The B.C. government is making a one-time $430 payment to low-income renters and increasing the monthly amounts available for senior renters.
“We know there’s many families that are struggling, but seniors in particular are more vulnerable in our communities,” Housing Minister Ravi Kahlon said Tuesday.
The one-time payments will be made automatically this month to families in the Rental Assistance Program and to seniors in the Shelter Aid for Elderly Renters program.
SAFER recipients will also get an average increase of $110 a month.
Dianne Varga, a Nanaimo renter and housing activist who receives SAFER, said that a $110-a-month increase will mean that rent will cost 52 per cent of her income instead of 55 per cent and still leave her severely cost burdened.
“Instead of taxpayers subsidizing rental rates that are completely unregulated in between tenancies, we need market regulation,” Varga said, adding that few affordable homes are available and seniors with higher incomes also need help. “We are back to talking about the need for vacancy control.”
Former seniors advocate Isobel Mackenzie has criticized the program for failing to meet the needs of senior renters.

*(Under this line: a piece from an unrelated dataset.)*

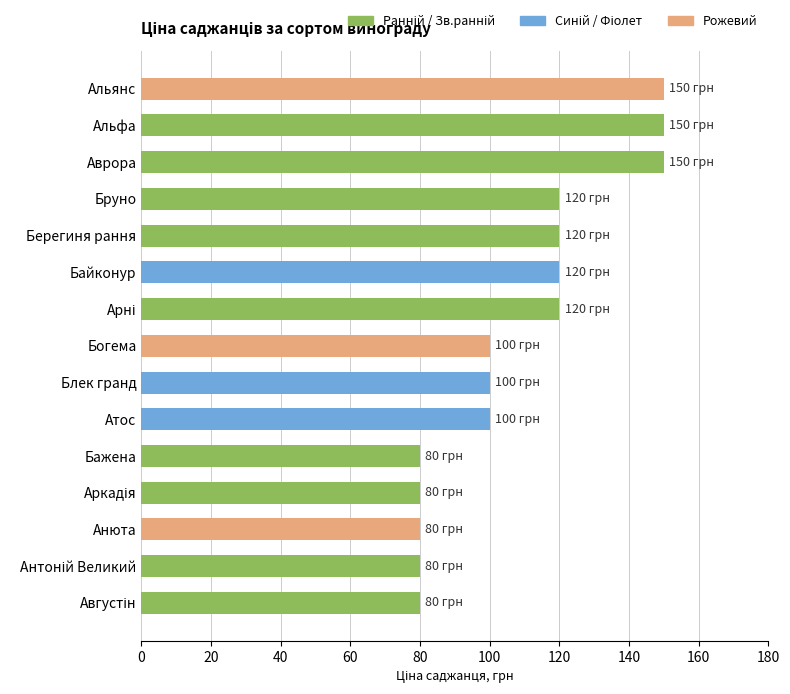

Count the number of categories in the chart.

15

In a recent report, she noted that over the past five years the proportion of seniors receiving SAFER grants has dropped by 14 per cent. For those who did receive the grants, the average amount they received decreased by eight per cent even as their rents went up by 12 per cent.
According to the report, the average SAFER subsidy was $198 per month in 2023, so the program would have cost $55.8 million.

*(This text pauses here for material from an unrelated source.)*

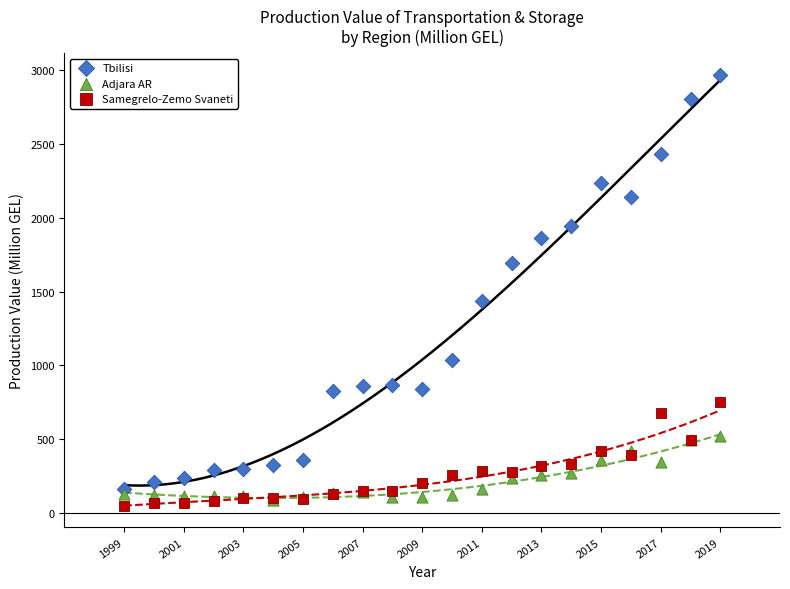

Which series contains the lowest Y value?

Samegrelo-Zemo Svaneti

Funding for the one-time benefit announced Tuesday is from $12.3 million in federal government funding for the Canada Housing Benefit and the province is spending $15.6 million on the monthly SAFER increases.
A key problem, Mackenzie said, is the SAFER program has a rent ceiling of $803 and does not pay a subsidy for any rent above that. The average rent for a one-bedroom home in Vancouver has risen to $1,696, but the SAFER rent ceiling has been static.
The seniors advocate had called for raising the ceilings to at least meet the average rent of a SAFER recipient, then increasing it each year to match the allowable rent increase in the province.
Kahlon said the government is raising the cap to 65 per cent of the average for a one-bedroom unit. “We are expanding that because we also acknowledge rents have gone up.”
BC Housing calculated the amount that would make SAFER available to more vulnerable seniors.
The government is also increasing the income threshold for the program to $37,240 from the previous $33,000.
“We think this will help a lot of seniors who are really struggling right now,” Kahlon said, adding that the number of seniors eligible for the program is expected to increase to 25,000, about 5,000 more than qualify now.
Senior renters have also benefited from the government capping rent increases below inflation and from changes to ban illegal evictions and prevent bad-faith evictions, said Kahlon. “We are doing a lot of different steps I think to support seniors,” he said. “This is just one additional piece that will help some of the more vulnerable seniors.”
The government will be rolling out an advertising campaign to encourage seniors who may be eligible for SAFER to apply, he said.
Dan Levitt, who began work as the new seniors advocate a few weeks ago, said he’s encouraged that the government will be letting people know about benefits that they may be eligible to receive.
The raise and changes to the program are steps in the right direction, said Levitt. “We’re glad to see the province is taking some action to improve some aspects of the SAFER program and the benefit it provides senior renters.”
He said he wanted to know more about the rent ceiling amounts, which he thought should be raised much higher, and whether the grant would be tied to inflation going forward, something that was unclear from the announcement and the minister’s comments.
It’s noteworthy that the government believes the changes will add only 5,000 more recipients, Levitt said. “I would have thought more people would have benefited from the program than they announced.”
BC Green Party Leader Sonia Furstenau said she was glad the government recognized that low-income seniors are struggling with rent and other expenses, but that the program needs to be expanded further with a higher income threshold.
Furstenau also said writing a cheque to Rental Assistance Program beneficiaries without providing more ongoing support will make little difference. “One-time benefits cost a lot of money and deliver no systemic change.”